As almas que se quebram no chão, de Karleno Bocarro, é um romance ambientado na Berlim Oriental dos últimos suspiros da Guerra Fria. A cidade, ainda marcada pela divisão ideológica e pela decadência do regime socialista, serve como pano de fundo para uma narrativa que acompanha jovens brasileiros em processo de desintegração pessoal e simbólica. O protagonista, Marco Dilthey, chega à Alemanha como bolsista da Universidade Humboldt, mas rapidamente se vê tragado por um ambiente que não oferece respostas — apenas ruínas. A escolha do sobrenome “Dilthey” parece deliberada: Wilhelm Dilthey, filósofo alemão do século XIX, foi um pensador da experiência vivida e da hermenêutica existencial. Marco, por sua vez, é um personagem que não interpreta — ele se perde. Sua trajetória é marcada por uma busca obsessiva por mulheres que parecem encarnar uma promessa de sentido, mas que o empurram ainda mais fundo na frustração e na autossabotagem. Ele se vê lançado num cenário de ruínas ideológicas e existenciais.

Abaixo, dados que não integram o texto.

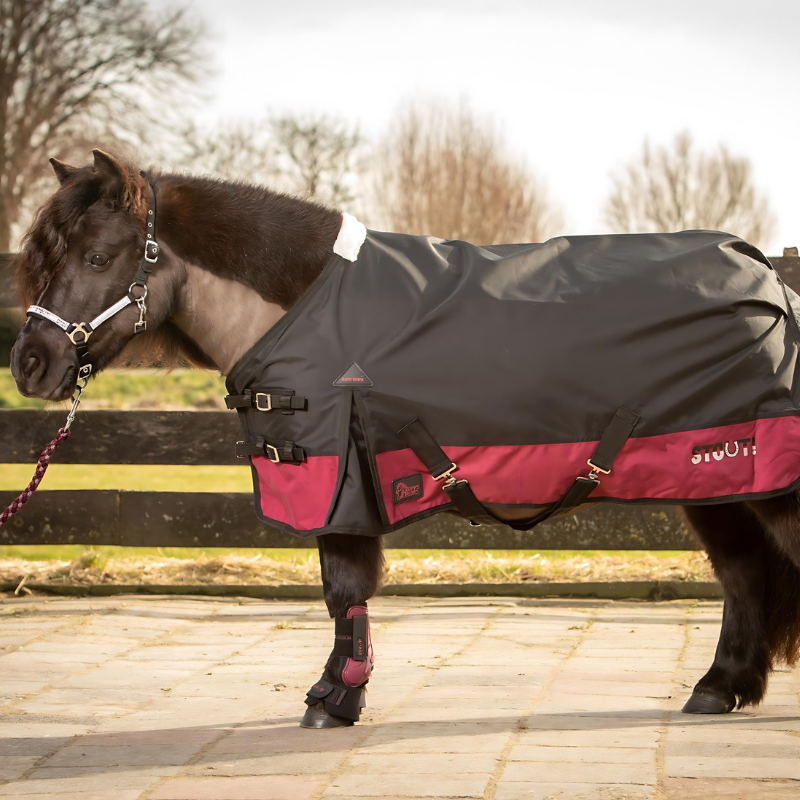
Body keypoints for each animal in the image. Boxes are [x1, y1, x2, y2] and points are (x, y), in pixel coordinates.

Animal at [9, 150, 800, 728]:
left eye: (99, 257)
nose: (30, 364)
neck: (304, 308)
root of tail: (768, 279)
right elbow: (343, 598)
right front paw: (336, 694)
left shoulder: (339, 484)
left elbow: (344, 590)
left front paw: (336, 699)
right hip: (718, 480)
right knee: (743, 574)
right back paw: (717, 688)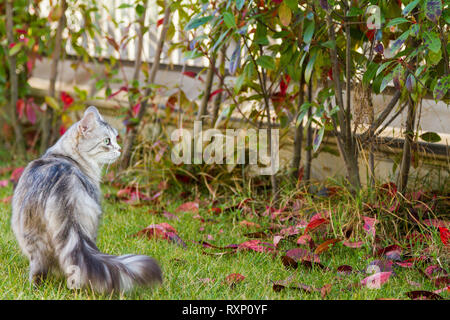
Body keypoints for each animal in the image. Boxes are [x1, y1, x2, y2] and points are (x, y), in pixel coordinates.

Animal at [10, 107, 163, 292]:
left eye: (115, 139)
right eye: (107, 141)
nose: (119, 149)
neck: (65, 156)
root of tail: (65, 185)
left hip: (35, 238)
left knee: (42, 270)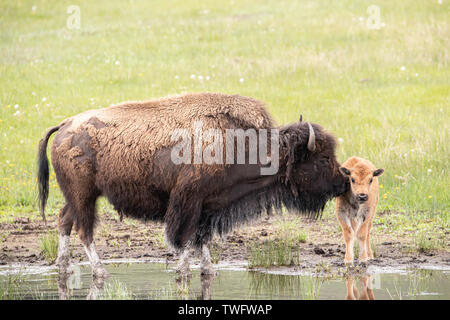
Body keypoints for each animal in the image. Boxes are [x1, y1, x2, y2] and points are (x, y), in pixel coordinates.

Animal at [38, 92, 348, 278]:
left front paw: (208, 270)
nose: (344, 181)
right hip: (85, 195)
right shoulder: (188, 201)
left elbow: (203, 237)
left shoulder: (211, 205)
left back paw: (64, 267)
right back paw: (99, 271)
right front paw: (183, 270)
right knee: (84, 229)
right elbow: (185, 238)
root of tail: (65, 124)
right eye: (322, 158)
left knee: (64, 221)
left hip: (76, 196)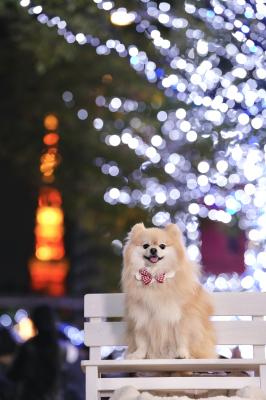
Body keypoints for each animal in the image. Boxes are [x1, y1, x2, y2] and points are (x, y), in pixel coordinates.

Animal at [121, 222, 217, 360]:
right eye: (145, 245)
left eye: (162, 246)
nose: (153, 250)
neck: (154, 277)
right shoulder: (141, 317)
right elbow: (142, 340)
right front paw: (138, 355)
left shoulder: (181, 318)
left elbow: (181, 338)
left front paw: (182, 354)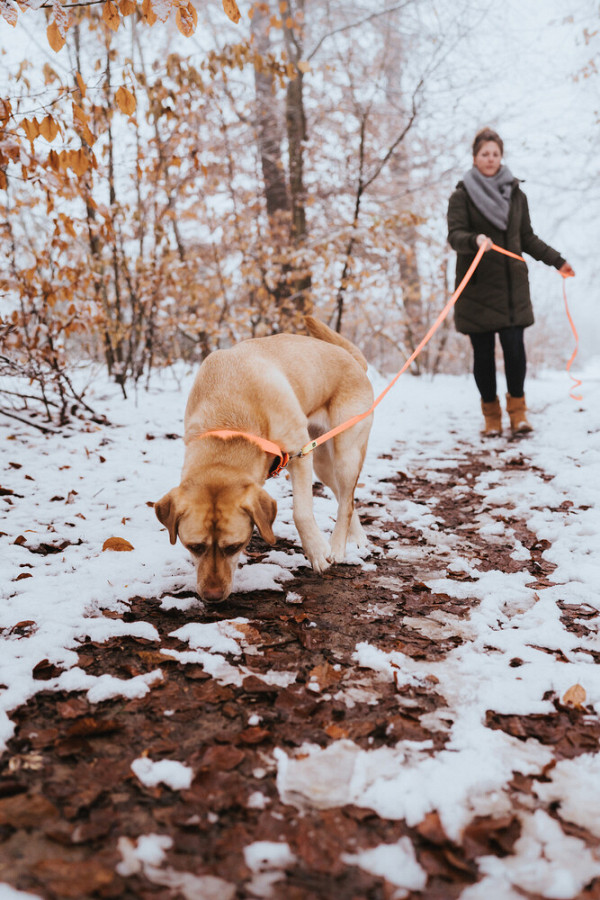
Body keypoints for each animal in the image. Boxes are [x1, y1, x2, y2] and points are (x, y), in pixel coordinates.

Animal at [154, 316, 370, 604]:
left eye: (235, 546)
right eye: (194, 546)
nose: (212, 596)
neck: (230, 419)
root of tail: (353, 360)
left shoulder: (299, 454)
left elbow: (301, 512)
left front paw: (317, 553)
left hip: (344, 453)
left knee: (345, 502)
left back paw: (336, 548)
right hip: (323, 463)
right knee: (347, 499)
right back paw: (357, 538)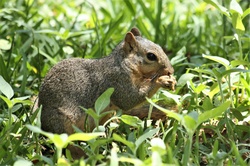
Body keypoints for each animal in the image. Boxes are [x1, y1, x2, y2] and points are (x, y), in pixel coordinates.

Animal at [38, 27, 176, 134]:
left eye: (160, 47)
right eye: (151, 56)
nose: (171, 70)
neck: (123, 64)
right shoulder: (116, 81)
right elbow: (128, 99)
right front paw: (161, 80)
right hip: (60, 120)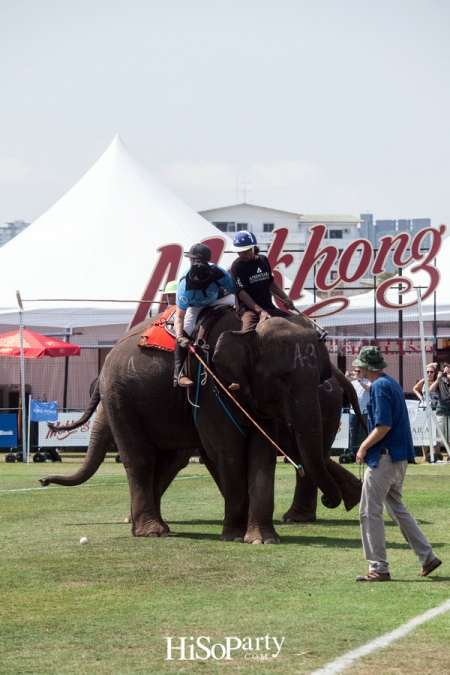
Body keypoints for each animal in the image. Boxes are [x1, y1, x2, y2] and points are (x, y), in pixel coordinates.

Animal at [41, 312, 366, 544]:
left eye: (317, 376)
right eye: (282, 379)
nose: (43, 481)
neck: (249, 330)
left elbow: (257, 452)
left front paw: (261, 539)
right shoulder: (209, 387)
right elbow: (225, 450)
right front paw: (238, 534)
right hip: (123, 399)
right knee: (141, 459)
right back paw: (153, 531)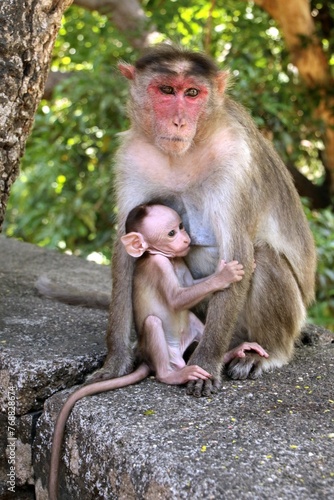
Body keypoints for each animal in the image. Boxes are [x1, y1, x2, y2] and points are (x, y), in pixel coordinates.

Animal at [120, 203, 268, 382]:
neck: (160, 254)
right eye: (171, 233)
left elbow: (191, 285)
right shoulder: (159, 265)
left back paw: (229, 354)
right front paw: (225, 275)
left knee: (191, 318)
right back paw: (171, 375)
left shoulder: (179, 261)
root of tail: (147, 360)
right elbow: (176, 299)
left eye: (181, 226)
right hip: (158, 349)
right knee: (152, 323)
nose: (186, 239)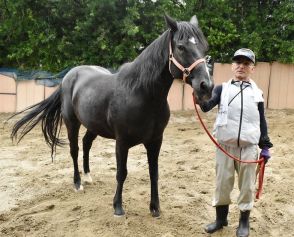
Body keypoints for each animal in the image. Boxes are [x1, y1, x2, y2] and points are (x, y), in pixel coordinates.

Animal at [10, 15, 214, 217]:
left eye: (204, 47)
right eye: (181, 47)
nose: (206, 86)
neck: (141, 93)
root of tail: (69, 76)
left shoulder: (156, 141)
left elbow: (154, 173)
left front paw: (155, 208)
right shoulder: (121, 142)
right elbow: (121, 173)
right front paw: (118, 207)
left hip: (93, 125)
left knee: (86, 144)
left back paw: (88, 176)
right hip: (71, 122)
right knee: (74, 149)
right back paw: (78, 183)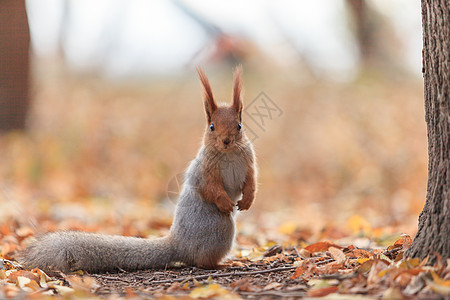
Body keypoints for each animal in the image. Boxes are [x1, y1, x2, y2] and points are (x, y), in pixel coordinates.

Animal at [20, 66, 256, 274]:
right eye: (212, 127)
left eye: (239, 126)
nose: (226, 141)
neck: (228, 154)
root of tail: (177, 245)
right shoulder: (204, 170)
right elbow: (210, 188)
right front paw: (225, 202)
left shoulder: (249, 162)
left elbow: (251, 182)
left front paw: (247, 201)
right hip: (220, 228)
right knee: (201, 261)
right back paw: (223, 264)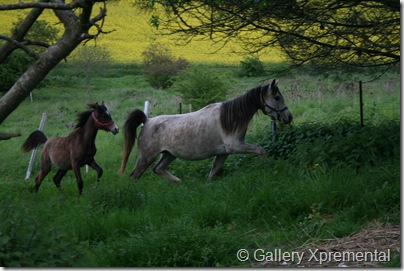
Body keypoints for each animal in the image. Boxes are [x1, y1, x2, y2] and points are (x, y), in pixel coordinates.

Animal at [118, 79, 292, 184]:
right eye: (277, 97)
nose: (288, 117)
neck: (230, 118)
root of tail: (147, 121)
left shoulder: (223, 152)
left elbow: (213, 171)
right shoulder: (235, 146)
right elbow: (261, 151)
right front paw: (267, 167)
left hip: (169, 154)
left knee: (158, 169)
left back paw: (179, 182)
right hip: (146, 156)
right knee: (134, 176)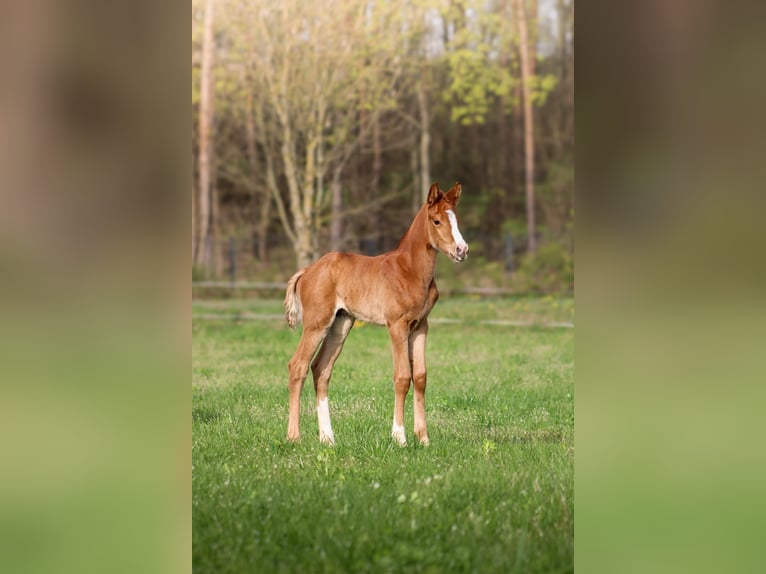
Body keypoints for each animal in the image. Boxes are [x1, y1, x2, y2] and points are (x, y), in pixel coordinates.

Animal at [284, 182, 472, 448]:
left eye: (455, 219)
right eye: (436, 221)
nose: (461, 250)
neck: (410, 270)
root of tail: (307, 271)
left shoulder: (421, 326)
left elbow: (420, 377)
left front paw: (423, 438)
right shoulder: (396, 325)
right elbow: (402, 377)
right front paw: (399, 436)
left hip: (341, 323)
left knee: (320, 369)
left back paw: (328, 438)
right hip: (316, 324)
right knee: (298, 365)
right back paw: (294, 436)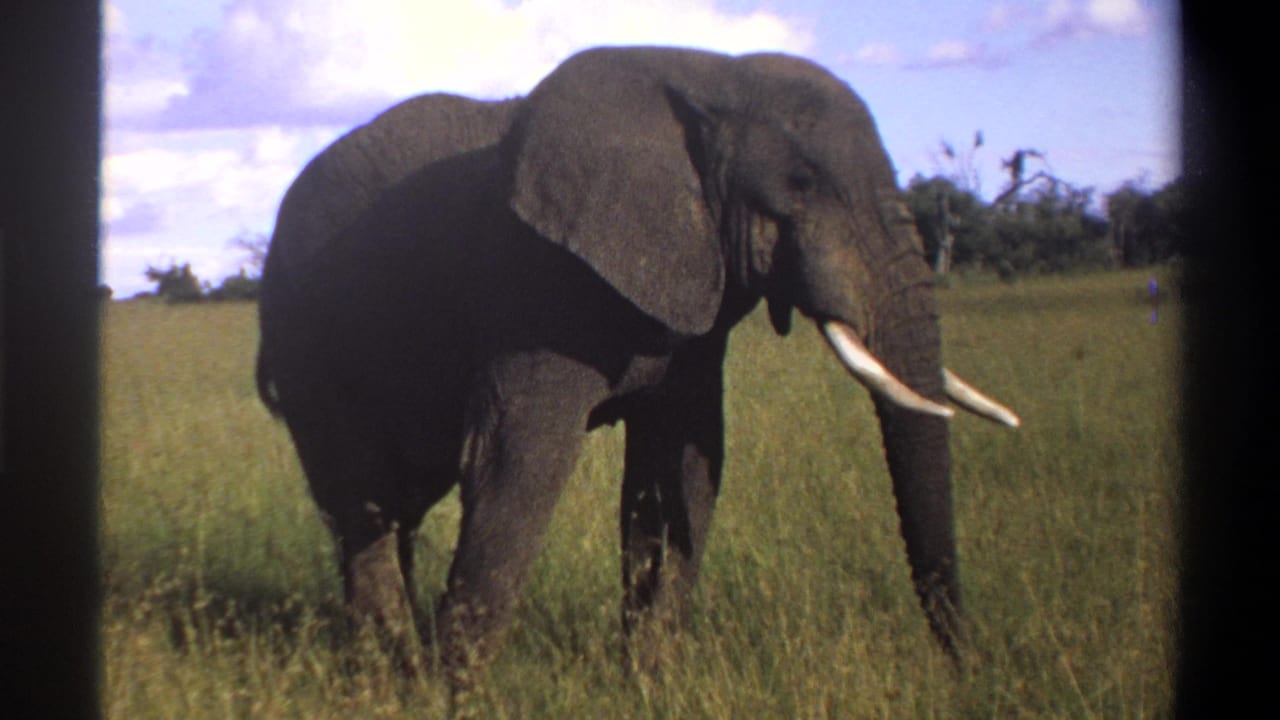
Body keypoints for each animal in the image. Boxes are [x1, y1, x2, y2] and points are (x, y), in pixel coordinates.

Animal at [256, 46, 1020, 687]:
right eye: (801, 183)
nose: (966, 669)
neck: (712, 78)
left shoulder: (691, 301)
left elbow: (682, 464)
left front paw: (654, 684)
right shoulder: (533, 284)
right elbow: (519, 460)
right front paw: (456, 693)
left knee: (396, 503)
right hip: (306, 336)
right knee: (362, 497)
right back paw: (392, 672)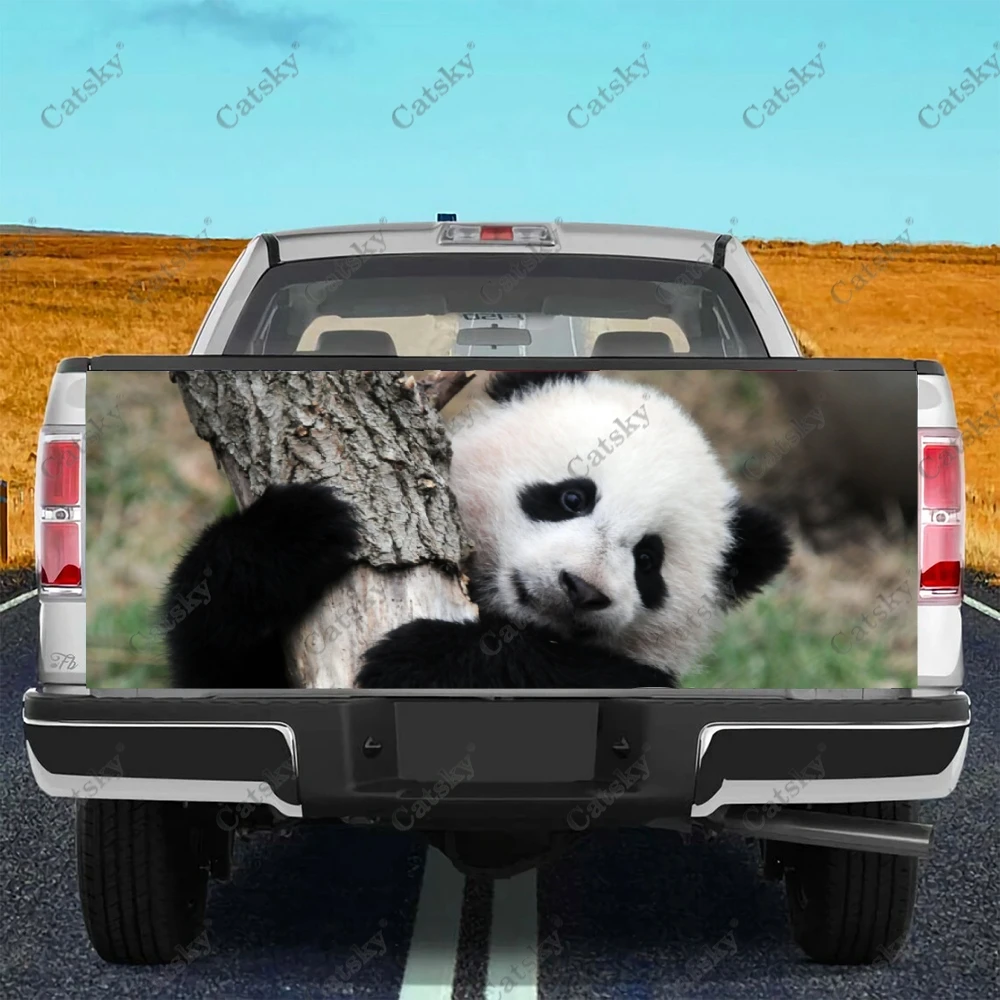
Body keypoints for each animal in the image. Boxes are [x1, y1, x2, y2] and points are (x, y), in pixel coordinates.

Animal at [163, 371, 791, 690]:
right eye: (572, 497)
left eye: (648, 561)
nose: (581, 588)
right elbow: (217, 662)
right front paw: (295, 534)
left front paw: (424, 659)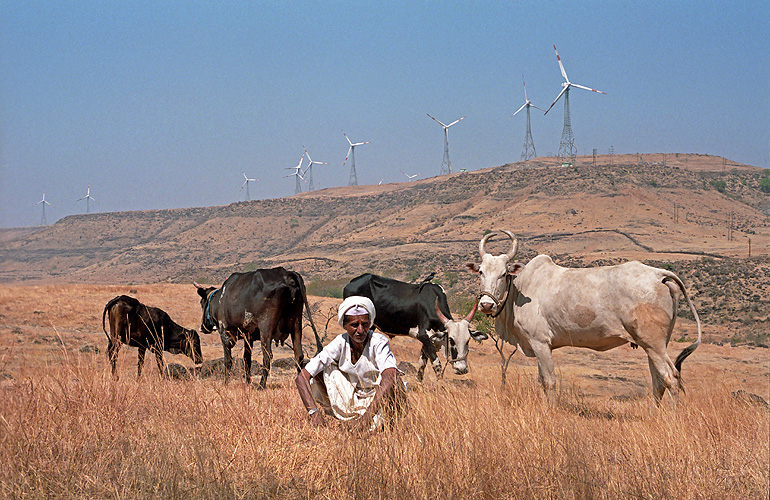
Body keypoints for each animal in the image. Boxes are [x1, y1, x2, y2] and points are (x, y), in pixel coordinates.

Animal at [344, 274, 486, 378]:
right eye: (451, 340)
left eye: (468, 340)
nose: (462, 369)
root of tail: (351, 282)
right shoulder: (424, 336)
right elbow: (437, 366)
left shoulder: (428, 342)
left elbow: (422, 365)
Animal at [464, 230, 700, 406]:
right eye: (481, 272)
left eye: (504, 274)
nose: (486, 304)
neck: (520, 289)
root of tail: (659, 274)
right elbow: (542, 381)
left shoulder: (540, 342)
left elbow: (549, 381)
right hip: (654, 346)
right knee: (658, 382)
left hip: (654, 345)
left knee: (670, 378)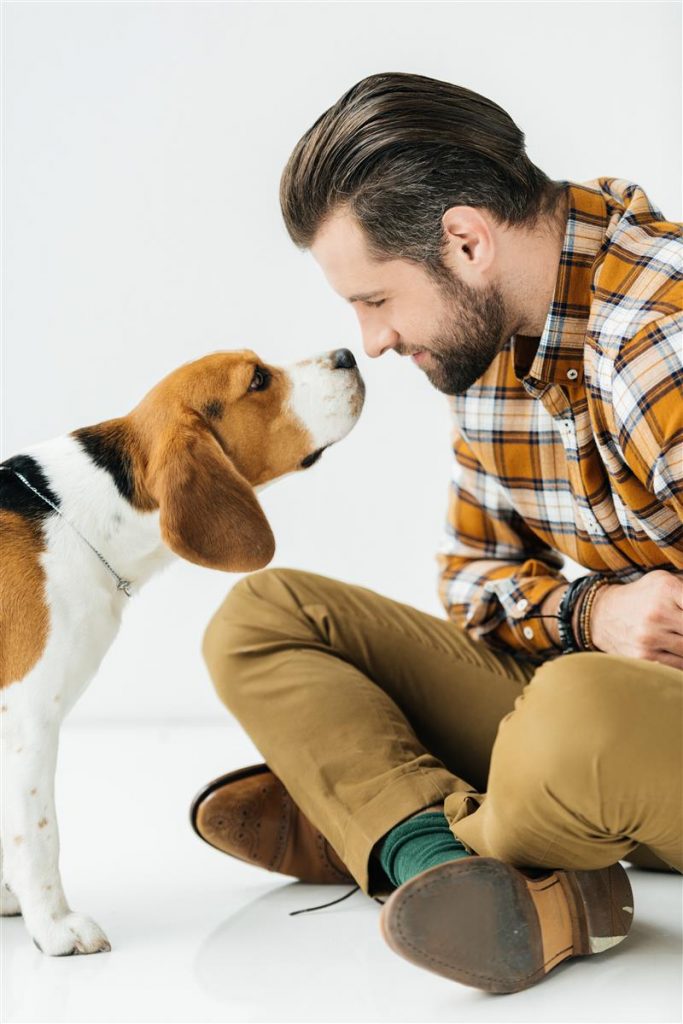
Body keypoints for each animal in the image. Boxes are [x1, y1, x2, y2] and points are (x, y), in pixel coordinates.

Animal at [0, 348, 366, 954]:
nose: (347, 354)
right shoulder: (26, 722)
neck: (85, 512)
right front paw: (54, 926)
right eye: (258, 379)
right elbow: (39, 833)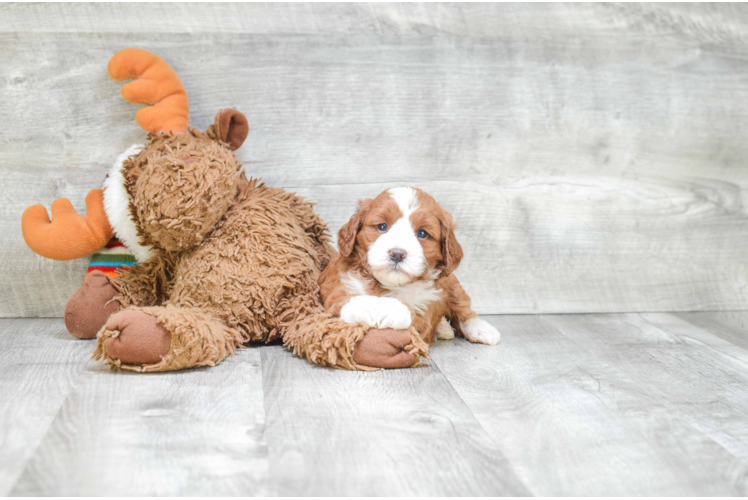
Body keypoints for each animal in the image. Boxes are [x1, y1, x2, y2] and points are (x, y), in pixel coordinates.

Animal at [318, 187, 500, 348]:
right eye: (382, 226)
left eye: (422, 234)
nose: (397, 253)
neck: (390, 285)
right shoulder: (337, 286)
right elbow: (345, 299)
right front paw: (372, 306)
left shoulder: (428, 306)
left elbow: (412, 311)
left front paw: (390, 308)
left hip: (452, 283)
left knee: (462, 307)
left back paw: (481, 329)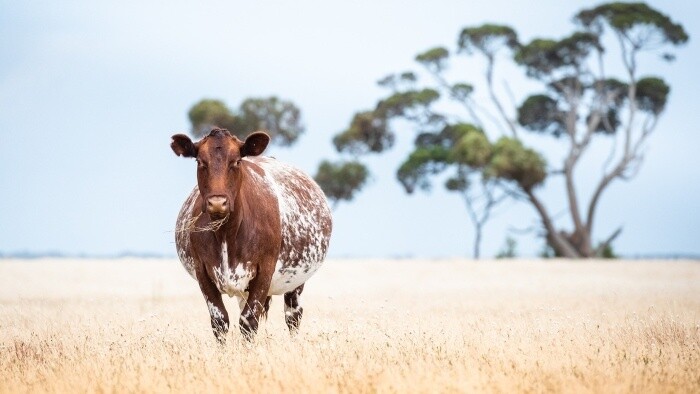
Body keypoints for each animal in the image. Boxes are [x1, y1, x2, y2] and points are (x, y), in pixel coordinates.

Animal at [171, 127, 332, 340]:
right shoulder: (202, 271)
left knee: (293, 315)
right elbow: (220, 321)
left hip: (297, 281)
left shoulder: (264, 270)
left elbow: (248, 322)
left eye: (237, 161)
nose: (217, 203)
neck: (226, 233)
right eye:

A cidade, que já foi símbolo de divisão e depois de promessa de unificação, aqui se torna palco de uma implosão silenciosa: não a dos regimes, mas a das almas.
Ao lado de Marco, surgem figuras que ampliam o espectro da degradação e da inquietação. Barad, por exemplo, é o personagem mais filosófico da trama. Seguidor de Nietzsche, ele tenta usar a filosofia como escudo contra o caos, como se a razão pudesse dar conta da dissolução que o cerca. É o mais sério, o mais disciplinado, e talvez por isso o mais trágico. Sua presença levanta uma questão central do romance: pode a filosofia — especialmente a nietzschiana — oferecer sustentação diante da falência dos sistemas políticos e das estruturas de sentido? Bocarro não responde diretamente, mas deixa pistas suficientes para que o leitor reflita sobre o alcance e os limites da razão diante do abismo.
Já Bocas é outra coisa. Ele encarna o excesso, a crueldade, a pulsão destrutiva. Não é apenas um agente do caos — é o próprio caos em movimento. Sua presença na narrativa serve como contraponto à hesitação de Marco e à seriedade de Barad. Bocas não hesita, não pondera, não busca sentido. Ele age, e sua ação é sempre corrosiva. É um personagem que parece saído de um pesadelo beatnik, com ecos de Céline e Burroughs, e que representa o lado mais sombrio da juventude perdida que o romance retrata.
A força do livro está justamente na forma como Bocarro constrói esse mosaico de almas em colapso. A escrita é intensa, por vezes violenta, e não se furta a mergulhar nos aspectos mais desconfortáveis da experiência humana. Há ecos de Memórias do subsolo, de Dostoiévski, e de A insustentável leveza do ser, de Milan Kundera, mas também há uma pulsação própria, uma linguagem que não se acomoda.
Bocarro não oferece personagens heroicos. Seus protagonistas são títeres das circunstâncias, como diria Kundera, e não há leveza alguma em suas quedas. Marco e os que o cercam não buscam redenção — buscam distração. Drogas, sexo, literatura, música: tudo é usado como escudo contra o real, mas nenhum escudo é suficientemente espesso. O romance não se constrói em torno de grandes eventos, mas de pequenas desistências. É um livro sobre projetos que não se concluem, sobre ambições que se desfazem antes mesmo de serem formuladas com clareza. Há ecos de Memórias do subsolo, de Dostoiévski, na forma como os personagens se sabotam e se refugiam em sua própria miséria — não por prazer, mas por hábito.
A escrita aqui é densa, mas não hermética. O autor sabe dosar o peso das ideias com o ritmo da narrativa, e mesmo quando mergulha em reflexões filosóficas ou culturais, não perde o fio da história. Há momentos em que a prosa se aproxima da crônica urbana, e outros em que se torna quase ensaística — especialmente ao tratar da Berlim pós-muro como metáfora de um mundo em transição. A cidade não é apenas cenário, mas personagem: cindida, esvaziada, e ainda assim pulsante.
O romance não oferece redenção, nem esperança fácil. O livro acerta ao não tentar explicar demais. Ele não concede respostas fáceis, nem soluções narrativas redentoras. E talvez esse seja seu maior mérito: escancarar o hedonismo feio, o sub-intelectualismo travestido de busca estética, e a covardia diante do embate com a vida. Mas também há beleza nisso — não a beleza da superação, mas a da honestidade brutal.
É um retrato cru de uma geração que não encontrou lugar nem no socialismo moribundo nem no capitalismo triunfante — e que, por isso, se refugia em vícios, devaneios e pequenas misérias.